SWEN-342 Eng of Concurrent & Distributed SW Systems

Bucket Hash Map

This activity will be done individually.

Introduction

A bucket hash map is a hash map implemented via an array of N buckets. Each bucket is associated with those keys whose Java hashCode (modulo N) is the bucket's index in the array, and each bucket has a list of some sort to hold the key/value pairs for its associated keys. One reason for such a structure is to cut down on the search time for a key - on average, each bucket holds only 1/N of the hash map entries. In addition, distinct threads can access different buckets can proceed concurrently. The source code for a simplfied hash map using native Java synchronization is at SynchronizedBucketHashMap.java.

While this version works, it has two significant drawbacks:

  1. Access to each bucket is exclusive, even though buckets are read much more frequently than they are written, and read accesses can proceed concurrently.
  2. The computation of the hash map's size is inconsistent - it may reflect a size which the map never had. For instance, since the size of each bucket is computed while only holding that bucket's lock, changes to other buckets can lead to an incorrect size. For example, assume there are 3 buckets in the map and the bucket has 50 key/value pairs in it:
    1. Bucket 0 is locked, its size added in, and bucket 0's lock is released.
    2. Bucket 1 is locked, its size added in, and bucket 1's lock is released.
    3. Two key/value pairs are removed from bucket 0 by another thread.
    4. Three key/value pairs are added to bucket 2 by another thread.
    5. Bucket 2 is locked, its size added in, and bucket 2's lock is released.
    6. At this point, the reported size only accounts for the addition to bucket 2, not the removal in bucket 0. The reported size of 53 is wrong - the size if 51 - and what is more, the map never had 53 elements in it!
  3. The problem could be addressed by acquiring locks on all the buckets before computing the size, but the basic java mechanisms do not allow this in the general case.

The Problem

Convert SynchronizedBucketHashMap to a ConcurrentBucketHashMap as follows:

  1. Copy over the provided file and change the class name globally.
  2. Add a private ReadWriteLock to the state of the internal Bucket class, and add interface methods to Bucket to lock and unlock the read and the write locks - four methods in all.
  3. Replace the basic Java synchronization with explicit locking, ensuring that maximum possible concurrency while maintaining overall state consistency (i.e., safety).
  4. Ensure that size() returns a consistent value by acquiring all read locks first, then, as each bucket's size is accumulated, releasing that bucket's lock.
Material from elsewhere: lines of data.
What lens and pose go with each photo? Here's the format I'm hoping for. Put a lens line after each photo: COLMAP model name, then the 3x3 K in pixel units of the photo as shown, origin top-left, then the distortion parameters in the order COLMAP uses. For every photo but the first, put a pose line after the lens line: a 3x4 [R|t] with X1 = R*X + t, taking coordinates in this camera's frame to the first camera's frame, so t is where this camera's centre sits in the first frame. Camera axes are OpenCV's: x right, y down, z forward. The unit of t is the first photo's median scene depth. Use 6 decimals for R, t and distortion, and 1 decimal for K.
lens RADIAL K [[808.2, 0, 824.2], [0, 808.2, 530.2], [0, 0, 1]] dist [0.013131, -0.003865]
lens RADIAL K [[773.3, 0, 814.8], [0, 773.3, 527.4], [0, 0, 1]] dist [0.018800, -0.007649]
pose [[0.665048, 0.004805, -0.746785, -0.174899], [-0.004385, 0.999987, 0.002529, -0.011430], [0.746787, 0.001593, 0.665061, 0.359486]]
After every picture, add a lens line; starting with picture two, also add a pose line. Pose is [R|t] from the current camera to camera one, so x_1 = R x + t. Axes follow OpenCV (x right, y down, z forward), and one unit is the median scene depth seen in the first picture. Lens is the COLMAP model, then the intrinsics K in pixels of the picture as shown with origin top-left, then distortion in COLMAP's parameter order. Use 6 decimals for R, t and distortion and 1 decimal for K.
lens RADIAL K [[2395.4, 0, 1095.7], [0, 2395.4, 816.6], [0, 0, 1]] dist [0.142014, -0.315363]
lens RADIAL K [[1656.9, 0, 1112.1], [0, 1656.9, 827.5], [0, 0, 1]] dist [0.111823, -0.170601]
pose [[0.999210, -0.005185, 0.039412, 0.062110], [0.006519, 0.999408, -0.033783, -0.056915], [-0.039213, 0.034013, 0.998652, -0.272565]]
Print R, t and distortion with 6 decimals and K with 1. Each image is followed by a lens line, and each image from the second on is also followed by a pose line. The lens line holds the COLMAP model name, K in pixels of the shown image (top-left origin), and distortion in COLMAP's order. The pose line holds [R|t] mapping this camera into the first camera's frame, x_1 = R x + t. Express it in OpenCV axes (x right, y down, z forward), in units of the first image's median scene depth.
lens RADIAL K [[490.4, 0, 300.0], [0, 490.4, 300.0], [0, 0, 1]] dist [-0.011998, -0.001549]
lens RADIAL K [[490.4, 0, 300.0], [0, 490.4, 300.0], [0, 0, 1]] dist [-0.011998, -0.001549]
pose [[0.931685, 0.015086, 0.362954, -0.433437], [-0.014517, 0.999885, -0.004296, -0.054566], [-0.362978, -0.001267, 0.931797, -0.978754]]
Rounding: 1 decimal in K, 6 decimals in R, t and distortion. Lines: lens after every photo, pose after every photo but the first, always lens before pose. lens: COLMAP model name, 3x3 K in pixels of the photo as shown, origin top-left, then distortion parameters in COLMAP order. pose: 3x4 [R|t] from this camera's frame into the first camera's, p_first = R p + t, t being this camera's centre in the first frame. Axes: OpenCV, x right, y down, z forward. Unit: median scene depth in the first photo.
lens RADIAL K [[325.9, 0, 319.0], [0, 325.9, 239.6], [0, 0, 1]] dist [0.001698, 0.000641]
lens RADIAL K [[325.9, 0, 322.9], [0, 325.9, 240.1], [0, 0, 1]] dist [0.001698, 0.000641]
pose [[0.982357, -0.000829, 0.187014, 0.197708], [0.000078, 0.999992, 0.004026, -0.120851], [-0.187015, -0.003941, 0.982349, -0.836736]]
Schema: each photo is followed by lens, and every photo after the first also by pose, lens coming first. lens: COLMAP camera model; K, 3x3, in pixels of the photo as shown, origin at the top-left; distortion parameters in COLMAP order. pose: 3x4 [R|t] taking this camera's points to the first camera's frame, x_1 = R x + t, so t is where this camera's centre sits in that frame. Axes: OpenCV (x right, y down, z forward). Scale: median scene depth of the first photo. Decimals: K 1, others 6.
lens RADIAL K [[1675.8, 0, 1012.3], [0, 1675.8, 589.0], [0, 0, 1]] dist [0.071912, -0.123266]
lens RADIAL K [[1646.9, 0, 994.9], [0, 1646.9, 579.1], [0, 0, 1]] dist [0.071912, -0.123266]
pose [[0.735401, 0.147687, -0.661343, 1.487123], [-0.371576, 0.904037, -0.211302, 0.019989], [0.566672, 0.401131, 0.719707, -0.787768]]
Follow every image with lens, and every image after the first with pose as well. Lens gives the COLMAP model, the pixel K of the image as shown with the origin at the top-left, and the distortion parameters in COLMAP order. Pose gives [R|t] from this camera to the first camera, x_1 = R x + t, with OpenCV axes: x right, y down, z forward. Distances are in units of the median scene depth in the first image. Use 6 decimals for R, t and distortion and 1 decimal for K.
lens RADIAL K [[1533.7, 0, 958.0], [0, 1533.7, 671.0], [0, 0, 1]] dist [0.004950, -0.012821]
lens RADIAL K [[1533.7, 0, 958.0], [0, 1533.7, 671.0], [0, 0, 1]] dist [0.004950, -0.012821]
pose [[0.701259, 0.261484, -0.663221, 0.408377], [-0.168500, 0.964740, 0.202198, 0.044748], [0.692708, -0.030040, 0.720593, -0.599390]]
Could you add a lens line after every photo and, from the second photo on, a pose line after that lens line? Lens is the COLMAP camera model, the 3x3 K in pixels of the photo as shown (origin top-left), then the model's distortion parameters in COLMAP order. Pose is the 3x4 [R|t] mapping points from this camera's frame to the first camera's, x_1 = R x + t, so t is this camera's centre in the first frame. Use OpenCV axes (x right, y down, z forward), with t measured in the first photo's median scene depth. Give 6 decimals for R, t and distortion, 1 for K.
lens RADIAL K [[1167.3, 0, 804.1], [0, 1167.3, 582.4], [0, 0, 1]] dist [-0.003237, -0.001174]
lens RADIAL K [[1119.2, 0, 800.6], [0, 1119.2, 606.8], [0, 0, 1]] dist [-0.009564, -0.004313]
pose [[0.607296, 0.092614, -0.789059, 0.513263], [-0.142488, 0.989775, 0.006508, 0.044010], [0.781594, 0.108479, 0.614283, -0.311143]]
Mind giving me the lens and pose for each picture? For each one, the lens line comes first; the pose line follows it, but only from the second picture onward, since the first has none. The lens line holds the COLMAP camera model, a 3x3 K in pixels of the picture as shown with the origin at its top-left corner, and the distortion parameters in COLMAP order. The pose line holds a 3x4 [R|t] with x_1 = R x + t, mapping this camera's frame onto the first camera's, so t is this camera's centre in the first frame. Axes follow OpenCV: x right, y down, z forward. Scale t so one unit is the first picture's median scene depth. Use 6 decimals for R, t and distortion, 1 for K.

You must, of course, test your implementation both to ensure proper functionality and to show that increased concurrency is possible. For this latter issue, you are free to instrument your ConcurrentBucketHashMap to (a) force thread switches and insert delays, and (b) to print out trace information showing proper concurrent access by multiple client threads. Collect this trace information into a text file and annotate it to show that concurrent access to a given bucket is possible, while read access to a bucket being written is impossible (actually, that it cannot be produced in a trace).

Deliverables

Submit your solution by the deadline in MyCourses by pushing it to the GitHub repository. At a minimum you must have two files named  exactly ConcurrentBucketHashMap.java and Trace.txt. Note that ConcurrentBucketHashMap.java must be free of any instrumentation code.

The activity will be graded based on the course rubric.